-- begin EXCERPTED PASSAGE --
# Banco Santander (NYSE:SAN)



## Toronto_Boy (Apr 9, 2013)

I would like to hear your comments on Santander (NYSE: SAN). 

From what I read, they are diversified into central & south America; not just a European bank anymore. Thanks guys.


----------



## thompsg4416 (Aug 18, 2010)

Here is an older thread I started sometime ago.. 

http://canadianmoneyforum.com/showthread.php/13184-A-little-taste-of-Spain-SAN?highlight=Banco

In short yes its quite diversified although around 50% of its assets are split between the Uk and Spain. That aside its quite big in Latin America - Mexico/Brazil and Chile.

I've followed this one for a while and still hold a small position for the dividend. One thing to pay attention too is that Spain has a 21% withholding tax so the div isn't quite as juicy as it looks. I made a good chunk of money on it when it was down to 5 dollars. Having watched for a while if it drops below 7 its a good time to buy if your looking to get in.


----------



## nakedput (Jan 2, 2013)

not sure if the dividend seems sustainable as the payout ratio is quite high. Seems like a pure contrarian play (similar to Lloyd's Bank or any of the other distressed Euro banks) that could yield tremendous returns long-term when things stabilize a little more.


----------



## thompsg4416 (Aug 18, 2010)

nakedput said:


> not sure if the dividend seems sustainable as the payout ratio is quite high. Seems like a pure contrarian play (similar to Lloyd's Bank or any of the other distressed Euro banks) that could yield tremendous returns long-term when things stabilize a little more.


I took the liberty of crunching some numbers although you could probably look them all up as apposed to doing it manually... WFC looks awfully attractive doesn't it!!


DPS/EPS

SAN - .689
BNS - .112
BK - .116
CS - .114
WFC - .0849


PE
SAN 25
BNS 11.27
BK 22
CS 34
WFC 10.89


----------



## nakedput (Jan 2, 2013)

thompsg4416 said:


> I took the liberty of crunching some numbers although you could probably look them all up as apposed to doing it manually... WFC looks awfully attractive doesn't it!!
> 
> 
> DPS/EPS
> ...


Wells Fargo is actually a great bank. Did not really have much issues during the credit crisis and they responded very well. Currently generating solid cash flow, buying back shares, and wants to increase the dividend. I like the play. The risk to reward ratio on this stock is much lower than any European bank but I am still looking into these distressed Euro banks as a pure long term contrarian play. The profit potential (as long as the Eurozone actually stabilizes) is insane.


----------



## thompsg4416 (Aug 18, 2010)

Good time to jump into SAN long term or trade I have a bid in now at 7 hopefully it gets picked up. I'll unload at 7.30 or 7.35.


----------
-- end EXCERPTED PASSAGE --
-- begin SUPPLIED ENTRIES --
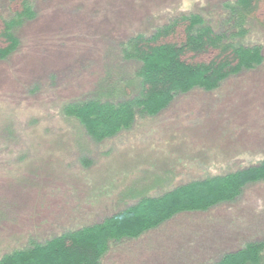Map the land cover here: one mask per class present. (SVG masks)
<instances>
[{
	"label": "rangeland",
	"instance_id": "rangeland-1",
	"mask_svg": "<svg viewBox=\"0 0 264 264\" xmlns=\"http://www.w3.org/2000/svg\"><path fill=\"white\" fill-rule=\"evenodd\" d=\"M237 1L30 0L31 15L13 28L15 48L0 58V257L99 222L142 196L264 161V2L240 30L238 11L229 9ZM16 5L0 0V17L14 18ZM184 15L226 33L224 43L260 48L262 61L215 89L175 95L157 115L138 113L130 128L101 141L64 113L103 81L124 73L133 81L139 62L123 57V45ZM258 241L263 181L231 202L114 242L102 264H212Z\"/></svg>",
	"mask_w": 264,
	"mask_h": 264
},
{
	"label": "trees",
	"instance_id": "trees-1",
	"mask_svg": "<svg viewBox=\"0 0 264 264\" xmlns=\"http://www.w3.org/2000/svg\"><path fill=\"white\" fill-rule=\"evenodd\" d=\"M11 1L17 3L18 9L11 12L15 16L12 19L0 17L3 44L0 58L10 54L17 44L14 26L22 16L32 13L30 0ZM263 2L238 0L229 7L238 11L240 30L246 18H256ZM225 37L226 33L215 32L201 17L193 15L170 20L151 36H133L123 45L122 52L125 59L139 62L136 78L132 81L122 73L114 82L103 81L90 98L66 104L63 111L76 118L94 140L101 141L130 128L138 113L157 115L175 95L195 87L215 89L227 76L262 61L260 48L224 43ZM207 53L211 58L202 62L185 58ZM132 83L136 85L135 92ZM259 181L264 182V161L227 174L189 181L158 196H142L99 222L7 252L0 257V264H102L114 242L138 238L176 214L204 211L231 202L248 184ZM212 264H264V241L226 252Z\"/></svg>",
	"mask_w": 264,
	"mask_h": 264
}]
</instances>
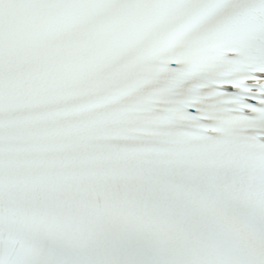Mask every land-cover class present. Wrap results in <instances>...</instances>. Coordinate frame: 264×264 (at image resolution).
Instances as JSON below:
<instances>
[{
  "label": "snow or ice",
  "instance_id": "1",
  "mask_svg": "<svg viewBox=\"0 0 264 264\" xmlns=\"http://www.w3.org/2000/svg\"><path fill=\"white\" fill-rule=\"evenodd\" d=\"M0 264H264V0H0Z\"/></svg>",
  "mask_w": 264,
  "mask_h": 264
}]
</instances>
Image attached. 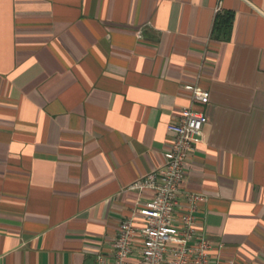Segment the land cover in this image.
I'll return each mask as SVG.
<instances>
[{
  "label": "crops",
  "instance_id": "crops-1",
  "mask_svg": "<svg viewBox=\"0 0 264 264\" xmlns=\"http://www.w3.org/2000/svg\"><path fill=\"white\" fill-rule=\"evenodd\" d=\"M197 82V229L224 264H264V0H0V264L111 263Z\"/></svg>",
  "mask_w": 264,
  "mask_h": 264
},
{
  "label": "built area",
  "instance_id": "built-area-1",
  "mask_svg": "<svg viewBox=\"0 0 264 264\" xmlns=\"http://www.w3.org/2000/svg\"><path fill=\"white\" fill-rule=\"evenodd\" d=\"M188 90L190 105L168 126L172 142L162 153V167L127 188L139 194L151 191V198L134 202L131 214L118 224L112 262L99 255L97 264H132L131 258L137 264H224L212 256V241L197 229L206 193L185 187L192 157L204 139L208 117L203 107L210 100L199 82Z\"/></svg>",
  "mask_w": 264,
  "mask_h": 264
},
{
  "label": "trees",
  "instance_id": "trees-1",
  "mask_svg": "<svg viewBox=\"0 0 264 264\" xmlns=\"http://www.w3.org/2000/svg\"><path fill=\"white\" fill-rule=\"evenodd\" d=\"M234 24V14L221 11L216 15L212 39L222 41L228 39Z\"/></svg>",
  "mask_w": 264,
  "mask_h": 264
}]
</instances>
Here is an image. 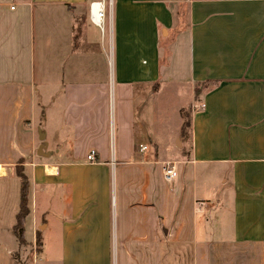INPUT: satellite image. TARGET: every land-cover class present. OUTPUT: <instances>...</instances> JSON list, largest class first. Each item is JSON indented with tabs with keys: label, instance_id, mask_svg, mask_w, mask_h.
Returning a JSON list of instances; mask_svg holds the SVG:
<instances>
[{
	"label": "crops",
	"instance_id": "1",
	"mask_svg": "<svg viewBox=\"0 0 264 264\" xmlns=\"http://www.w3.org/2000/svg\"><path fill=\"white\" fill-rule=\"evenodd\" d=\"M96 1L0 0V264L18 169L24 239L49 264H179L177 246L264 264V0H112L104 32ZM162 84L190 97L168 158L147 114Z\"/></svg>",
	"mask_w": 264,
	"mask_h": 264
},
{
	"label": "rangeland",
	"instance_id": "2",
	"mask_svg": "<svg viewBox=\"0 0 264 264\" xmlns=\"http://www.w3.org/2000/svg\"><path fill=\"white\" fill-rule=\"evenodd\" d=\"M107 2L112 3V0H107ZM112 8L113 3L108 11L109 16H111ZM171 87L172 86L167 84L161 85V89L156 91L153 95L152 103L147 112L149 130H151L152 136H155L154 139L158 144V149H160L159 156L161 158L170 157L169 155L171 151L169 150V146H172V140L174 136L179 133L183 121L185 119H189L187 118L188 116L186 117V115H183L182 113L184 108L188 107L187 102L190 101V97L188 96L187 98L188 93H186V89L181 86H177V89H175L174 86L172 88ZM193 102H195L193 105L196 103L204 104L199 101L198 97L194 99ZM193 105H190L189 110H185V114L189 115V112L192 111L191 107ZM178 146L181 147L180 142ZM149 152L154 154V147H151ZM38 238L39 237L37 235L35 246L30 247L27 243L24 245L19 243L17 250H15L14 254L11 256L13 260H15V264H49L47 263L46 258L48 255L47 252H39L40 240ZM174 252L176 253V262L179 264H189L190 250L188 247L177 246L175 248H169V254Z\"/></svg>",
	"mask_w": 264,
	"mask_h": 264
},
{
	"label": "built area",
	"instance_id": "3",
-- end SUPPLIED ENTRIES --
Copy the passage of the Banco Santander forum thread above, starting at "I would like" and ending at "started sometime ago..", but switch "European bank" to "European lender".

IN RESPONSE →
I would like to hear your comments on Santander (NYSE: SAN). 

From what I read, they are diversified into central & south America; not just a European lender anymore. Thanks guys.


----------



## thompsg4416 (Aug 18, 2010)

Here is an older thread I started sometime ago..